• [PROBLEM STATEMENT]:
Read through the listing, and wherever a line holds the word "your", return it.

══════════════════════════════

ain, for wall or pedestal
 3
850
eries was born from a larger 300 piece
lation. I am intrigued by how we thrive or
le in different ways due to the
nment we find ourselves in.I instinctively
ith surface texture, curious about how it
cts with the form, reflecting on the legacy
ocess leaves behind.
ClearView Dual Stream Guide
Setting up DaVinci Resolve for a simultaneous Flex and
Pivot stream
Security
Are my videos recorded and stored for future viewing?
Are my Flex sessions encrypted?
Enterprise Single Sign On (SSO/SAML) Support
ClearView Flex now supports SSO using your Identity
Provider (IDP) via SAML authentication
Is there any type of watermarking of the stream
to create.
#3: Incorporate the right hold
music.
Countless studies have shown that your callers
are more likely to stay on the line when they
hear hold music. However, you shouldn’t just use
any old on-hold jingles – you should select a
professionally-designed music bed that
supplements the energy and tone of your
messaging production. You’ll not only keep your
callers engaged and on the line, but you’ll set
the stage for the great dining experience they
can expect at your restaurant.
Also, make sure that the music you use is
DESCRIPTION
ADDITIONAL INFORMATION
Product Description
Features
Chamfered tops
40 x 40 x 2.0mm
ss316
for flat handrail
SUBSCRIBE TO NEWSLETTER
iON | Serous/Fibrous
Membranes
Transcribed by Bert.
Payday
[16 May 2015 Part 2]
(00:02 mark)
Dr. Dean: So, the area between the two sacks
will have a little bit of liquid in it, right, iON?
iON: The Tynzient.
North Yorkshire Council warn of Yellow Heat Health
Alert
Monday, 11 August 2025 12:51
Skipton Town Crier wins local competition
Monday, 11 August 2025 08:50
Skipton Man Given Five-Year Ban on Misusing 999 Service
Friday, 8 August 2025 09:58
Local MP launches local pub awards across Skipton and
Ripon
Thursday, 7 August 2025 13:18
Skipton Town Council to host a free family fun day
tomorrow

══════════════════════════════

• [FINAL ANSWER]:
ClearView Flex now supports SSO using your Identity
Countless studies have shown that your callers
supplements the energy and tone of your
messaging production. You’ll not only keep your
can expect at your restaurant.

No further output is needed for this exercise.